Margaret Ives Abbott

1878 - 1955
Katie Taylor, Ph.D.

Imagine being the first woman to win an Olympic event for the United States, but never knowing that you had done so. This is what happened to Margaret Ives Abbott. In 1900, Abbott won the women’s Olympic golf tournament, but she never knew what she had achieved.

Born in Calcutta (now Kolkata) in June 1878, Abbott spent her early years in India, where her father, Charles, was a wealthy merchant. Following her father’s death, Abbott moved to Boston when she was young. As a teenager, her family moved to Chicago, where Abbott’s mother worked as a novelist and literary editor for the Chicago Herald. It was while living in Chicago that Abbott took up golf.

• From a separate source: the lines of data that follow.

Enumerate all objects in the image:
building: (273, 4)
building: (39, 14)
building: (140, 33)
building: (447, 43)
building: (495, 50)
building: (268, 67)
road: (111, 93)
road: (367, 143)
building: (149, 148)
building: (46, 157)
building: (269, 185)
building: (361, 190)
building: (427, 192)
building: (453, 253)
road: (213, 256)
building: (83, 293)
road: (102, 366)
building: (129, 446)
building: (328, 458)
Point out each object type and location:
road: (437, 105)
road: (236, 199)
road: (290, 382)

In the late nineteenth century, women from the upper classes of society could not compete in many sports. Doctors were worried that the physical exertion of sports might cause permanent damage to women. Women were also expected to dress conservatively, which limited their sporting activity. Golf, however, was one sport that women could play. It was not too physically demanding and they could wear clothing that covered them up.

Despite this, golf clubs, run by men, did not allow women to join. Yet, they were able to play the sport if a man accompanied them. Abbott began playing golf at Charles Blair MacDonald’s Chicago Golf Club in Wheaton, Illinois. MacDonald and HJ Wigham, two successful amateur players, coached Abbott and she won several local tournaments.

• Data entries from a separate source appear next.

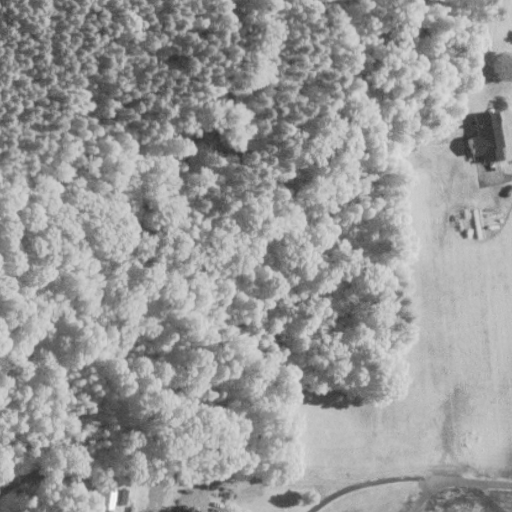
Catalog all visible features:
building: (484, 135)
road: (506, 175)
road: (215, 471)
road: (452, 480)
road: (487, 482)
road: (346, 492)
building: (100, 493)
building: (160, 511)
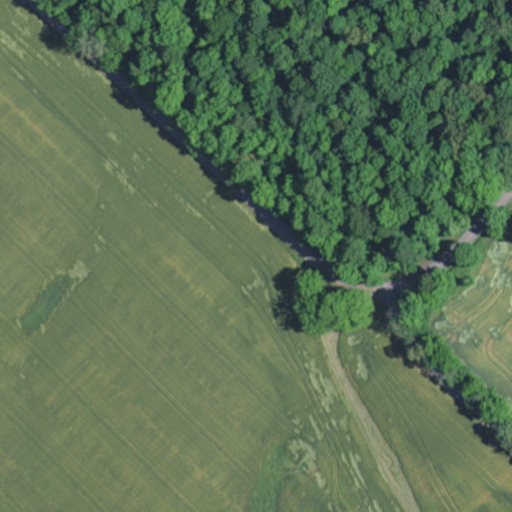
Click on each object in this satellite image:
road: (262, 210)
road: (435, 375)
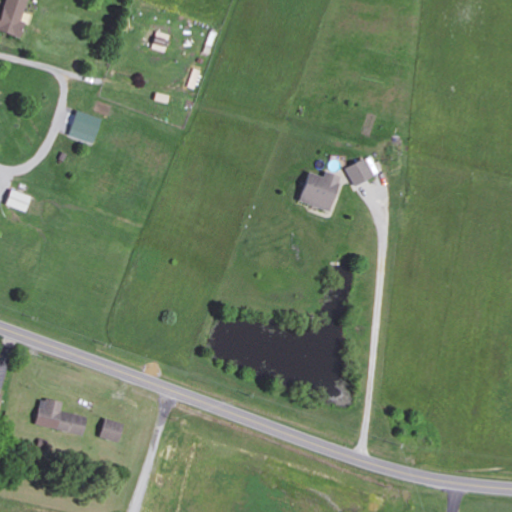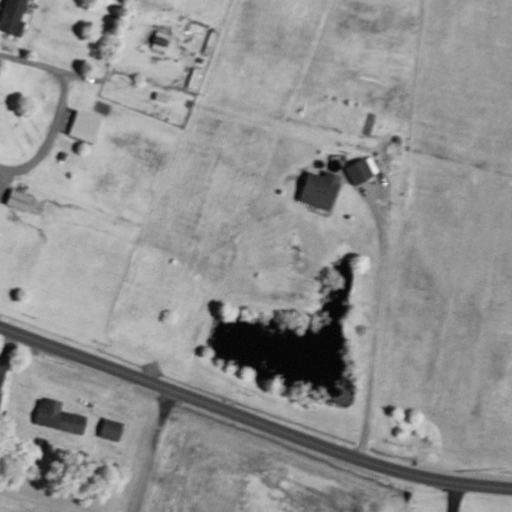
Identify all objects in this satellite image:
building: (14, 16)
building: (360, 172)
building: (323, 190)
building: (18, 201)
building: (0, 396)
road: (252, 415)
building: (60, 419)
building: (112, 431)
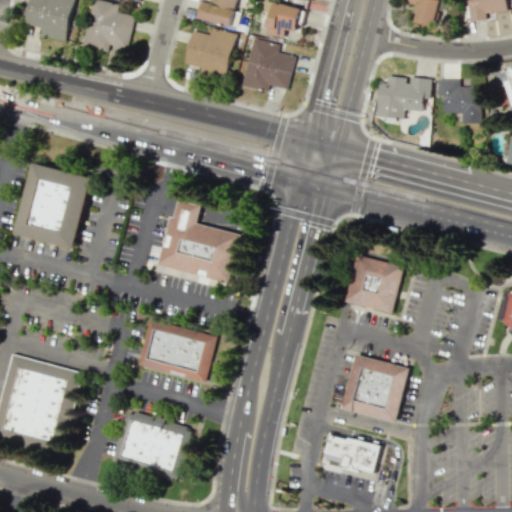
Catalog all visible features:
building: (135, 0)
building: (511, 1)
road: (347, 4)
building: (485, 7)
building: (217, 11)
building: (426, 11)
building: (51, 17)
building: (283, 19)
building: (107, 26)
road: (83, 42)
road: (438, 48)
building: (212, 50)
building: (268, 66)
road: (328, 73)
building: (511, 76)
road: (349, 93)
building: (402, 95)
building: (463, 101)
road: (155, 102)
road: (333, 107)
road: (66, 113)
road: (274, 151)
building: (511, 152)
road: (216, 156)
road: (305, 159)
road: (411, 162)
road: (2, 165)
road: (362, 175)
road: (312, 184)
building: (55, 204)
building: (55, 205)
road: (418, 207)
traffic signals: (294, 212)
road: (305, 214)
road: (157, 218)
traffic signals: (318, 218)
building: (198, 245)
building: (199, 245)
road: (309, 250)
road: (318, 276)
building: (375, 283)
building: (376, 283)
road: (458, 287)
road: (131, 290)
road: (39, 305)
building: (507, 309)
building: (506, 311)
parking lot: (448, 313)
parking lot: (373, 320)
road: (490, 322)
road: (289, 324)
road: (120, 334)
road: (501, 344)
road: (257, 345)
parking lot: (370, 348)
building: (177, 349)
building: (178, 350)
road: (497, 355)
road: (424, 363)
road: (116, 381)
parking lot: (313, 385)
building: (376, 387)
building: (376, 388)
building: (35, 397)
parking lot: (409, 398)
building: (38, 403)
road: (324, 407)
road: (265, 423)
road: (370, 424)
road: (454, 424)
road: (94, 436)
road: (500, 440)
road: (418, 441)
road: (458, 441)
road: (391, 443)
building: (153, 444)
parking lot: (472, 444)
road: (244, 450)
building: (352, 451)
building: (353, 452)
road: (328, 467)
parking lot: (293, 474)
parking lot: (347, 478)
road: (338, 490)
road: (88, 494)
road: (21, 495)
road: (303, 497)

Like many young American women from the upper classes of society, Abbott, spent some time living in Paris to learn about art and culture. She lived there between 1899 and 1902, studying art alongside famous artists Auguste Rodin and Edgar Degas. While Abbott was living in Paris, the city hosted the second modern Olympic Games in 1900. Unlike the two-week Olympic Games that happen now, events in 1900 took place between May and October.

The Olympic Games coincided with the 1900 Paris Exposition. This scheduling made it difficult to know which event a competition was linked with, the Olympic Games or the Paris Exposition. Baron Pierre de Coubertin, the founder of the modern Olympic Games, planned that the modern Olympics would be for men only. However, some women found a way to participate. The 1900 Olympics were the first to include female competitors, although they could not participate in many events. The sports that they could take part in included golf, tennis, sailing, rowing, and equestrianism.

The golf tournament took place at the Compiègne Golf Club, about 30 miles away from Paris. Its proximity to Paris made it easy for Abbott and her mother, Mary, to participate. Abbott and her mother are still the only mother and daughter to have competed in the same event at the same time. The competition consisted of nine holes that ranged in distance from 68 to 230 yards. Abbott shot 47 to win, while Mary shot 65, tying for seventh place.

It had been Mary’s friendship with Charles Blair MacDonald, the first US Amateur champion, and a famous golf course designer, that introduced the two women to the sport. Americans Polly Whittier and Daria Pratt came in second and third place, respectively. Abbott said that her success was because the French women wore high heels and tight skirts, which prevented them from playing as well.

Unlike the gold medals awarded today, Abbott won an antique porcelain bowl embellished with gold. Remarkably, it was not clear to Abbott that the competition was part of the Olympics: she believed that the golf tournament was connected to the Paris Exposition. The Chicago Tribune reported on the competition, and Abbott wrote about her win to relatives in America. However, neither she nor the newspaper were aware that she had just become America’s first female Olympic champion. Two years later, Abbott won the 1902 Femina Cup, the forerunner of the French Women’s Championship.

Abbott returned to America in 1902 and married Finley Peter Dunne in New York. She continued to play golf in New York at Shinnecock Hills Golf Club. She and her husband had four children and later moved to Greenwich, Connecticut, where Abbott died in 1955.

Abbott’s story might have remained hidden without the research of Paula Welch, a professor at the University of Florida specializing in the Olympics and sports history. Welch spent a decade researching Abbott’s life. Welch first discovered Abbott’s name on a plaque at the United States Olympic Committee’s headquarters in New York. She searched newspaper records, Paris Exposition reports, and Abbott’s death certificate in order to uncover more of her story. Welch contacted Abbott’s son Philip Dunne who had no idea that his mother had won the Olympic golf competition in 1900. Because the US Olympic team did not list Abbott as a member and she just showed up for the competition, some of her history was lost until the 1990s.

Margaret Ives Abbott did not know about her place in America’s Olympic history, but she was a pioneer. She took part in the event purely for the love of the sport and made history at the same time.